“I pledge allegiance to the flag of the United States of America and to the republic for which it stands, one nation under God, indivisible, with liberty and justice for all.”
I just wrote that out for perhaps the first time since grade school. It’s so weird if you think about it. First off, it sounds like a binding contract. (That may be why my inner lawyer advised me to put it in quotes.)
But we were pledging allegiance at the age of six? I’m not a crazy radical or conspiracy theorist. In fact, I’m quite patriotic. However, it’s a bit much for a kid who doesn’t yet comprehend what a “republic” is or can’t tell the difference between “indivisible” and “individual.”
A lot of kids in my class mumbled “individual” for years, which is tinged with irony on a couple of levels:
1. That’s the opposite of “indivisible” if it can be broken into disparate parts.
2. We really should be individuals if we have the liberty to do whatever we want.
This free will was demonstrated every morning in our third grade classroom by this kid who, every day, sat for the National Anthem and refused to say the Pledge. (I think his family even used Endust at home.)
We didn’t make a big deal out of it, other than the fact that he was a social outcast. Not sure of the cause/effect relationship there – I think he was generally disliked, regardless of his lack of patriotism. (But was it a lack of patriotism? Maybe he was simply demonstrating his right to not stand, which is guaranteed in the Bill of Rights. (Nah.
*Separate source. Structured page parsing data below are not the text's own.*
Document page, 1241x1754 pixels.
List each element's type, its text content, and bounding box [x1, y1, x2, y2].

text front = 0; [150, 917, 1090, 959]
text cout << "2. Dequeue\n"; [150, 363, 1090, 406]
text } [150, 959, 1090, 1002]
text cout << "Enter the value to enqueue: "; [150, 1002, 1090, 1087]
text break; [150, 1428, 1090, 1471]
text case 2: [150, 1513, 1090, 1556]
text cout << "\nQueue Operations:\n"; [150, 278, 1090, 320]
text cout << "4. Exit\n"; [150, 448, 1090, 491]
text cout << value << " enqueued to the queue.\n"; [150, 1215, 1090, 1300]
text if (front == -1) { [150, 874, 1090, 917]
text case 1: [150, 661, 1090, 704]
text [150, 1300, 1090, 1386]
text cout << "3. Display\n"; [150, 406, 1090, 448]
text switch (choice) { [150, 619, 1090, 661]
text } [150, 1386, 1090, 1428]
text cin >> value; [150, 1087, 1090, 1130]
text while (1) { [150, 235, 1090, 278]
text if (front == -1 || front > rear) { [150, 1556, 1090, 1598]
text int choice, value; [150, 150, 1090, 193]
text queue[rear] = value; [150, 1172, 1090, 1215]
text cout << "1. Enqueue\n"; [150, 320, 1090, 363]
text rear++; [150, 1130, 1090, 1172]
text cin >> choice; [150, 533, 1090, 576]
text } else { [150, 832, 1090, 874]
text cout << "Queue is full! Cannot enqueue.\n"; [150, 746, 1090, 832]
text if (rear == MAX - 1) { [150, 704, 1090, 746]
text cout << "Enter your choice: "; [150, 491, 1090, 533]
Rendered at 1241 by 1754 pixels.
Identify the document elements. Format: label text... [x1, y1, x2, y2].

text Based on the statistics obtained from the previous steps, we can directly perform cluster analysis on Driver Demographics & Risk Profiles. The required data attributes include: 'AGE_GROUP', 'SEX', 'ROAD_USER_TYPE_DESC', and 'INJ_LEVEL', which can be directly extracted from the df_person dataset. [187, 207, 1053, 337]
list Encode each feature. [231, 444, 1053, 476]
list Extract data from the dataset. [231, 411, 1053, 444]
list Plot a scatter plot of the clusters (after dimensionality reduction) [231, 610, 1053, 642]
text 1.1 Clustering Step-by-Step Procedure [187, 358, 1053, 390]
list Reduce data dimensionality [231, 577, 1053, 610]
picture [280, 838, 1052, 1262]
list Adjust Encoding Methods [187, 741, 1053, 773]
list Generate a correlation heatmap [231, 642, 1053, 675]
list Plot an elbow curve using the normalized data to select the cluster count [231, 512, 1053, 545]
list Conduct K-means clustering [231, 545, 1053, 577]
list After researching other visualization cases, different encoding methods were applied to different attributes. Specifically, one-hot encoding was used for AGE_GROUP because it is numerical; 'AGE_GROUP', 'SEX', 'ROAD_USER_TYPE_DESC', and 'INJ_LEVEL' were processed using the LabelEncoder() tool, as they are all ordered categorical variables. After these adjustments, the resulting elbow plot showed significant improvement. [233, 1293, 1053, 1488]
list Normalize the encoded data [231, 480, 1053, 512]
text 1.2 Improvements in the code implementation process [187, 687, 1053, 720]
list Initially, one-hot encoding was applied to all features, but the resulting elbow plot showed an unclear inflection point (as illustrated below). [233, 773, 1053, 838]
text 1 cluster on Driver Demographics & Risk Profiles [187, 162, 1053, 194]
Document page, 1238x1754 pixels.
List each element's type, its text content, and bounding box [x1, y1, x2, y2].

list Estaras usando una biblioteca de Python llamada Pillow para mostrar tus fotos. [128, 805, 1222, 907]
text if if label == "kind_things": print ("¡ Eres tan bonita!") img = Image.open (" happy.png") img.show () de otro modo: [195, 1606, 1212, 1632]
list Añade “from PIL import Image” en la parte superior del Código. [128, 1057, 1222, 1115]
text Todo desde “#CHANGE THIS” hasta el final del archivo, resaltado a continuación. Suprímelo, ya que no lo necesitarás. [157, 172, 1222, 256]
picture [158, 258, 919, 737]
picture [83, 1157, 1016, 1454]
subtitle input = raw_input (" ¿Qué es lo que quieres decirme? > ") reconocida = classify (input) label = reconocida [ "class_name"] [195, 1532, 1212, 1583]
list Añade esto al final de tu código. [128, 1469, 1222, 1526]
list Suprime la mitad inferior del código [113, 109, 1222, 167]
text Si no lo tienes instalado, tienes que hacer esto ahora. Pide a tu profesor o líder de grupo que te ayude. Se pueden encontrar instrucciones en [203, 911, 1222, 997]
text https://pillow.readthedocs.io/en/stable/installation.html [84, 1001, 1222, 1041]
He wasn’t that noble. He was kind of a douche.))
I don’t know much beyond the Pledge beyond the fact that we added “under God” to it in 1954. So, I turned to the omniscient Wikipedia, which just taught me that the original Pledge, composed by Christian Socialist Edward Bellamy in 1892, read:
I pledge allegiance to my flag and the Republic for which it stands, one nation indivisible, with liberty and justice for all.
Well, without even reading further, I knew that would have to be changed because recent immigrants may mix up to which flag they were pledging allegiance. And that’s exactly why the change was made to incorporate the USA.
The irony continues. Wikipedia also educated me on what a Christian Socialist is. It “generally refers to those on the Christian left whose politics are both Christian and socialist and who see these two philosophies as being interrelated.” So, the Pledge was written by a liberal who was looking to protect immigrants from the scourge of nationalism. And yet for a long time everyone was required to say it.
This is similar to the flag-burning amendment. I recall writing a joke about how it was ironic that we were banned from destroying the very symbol that gives us the freedom to destroy it. Then I learned Bill Hicks beat me to the punch on that one.
Even though I am spiritual and religious and monotheistic, I think “under God” should be extricated, if for no other reason that it’s hard enough to get everyone on the same page politically. Now, they want to also tackle religion? In one sentence? That, too, is a bit much.
But no matter your political or religious leanings, I wish you a Happy Fourth of July. I do believe that, at our core, we are a good and great nation, and while we have a long way to go and we make our fair share of mistakes, we do stand for liberty and justice for all. We’re getting there. So, even if our national and international policies can be divisive and it seems that our problems seem to be multiplying, “sum” of us want to make a difference.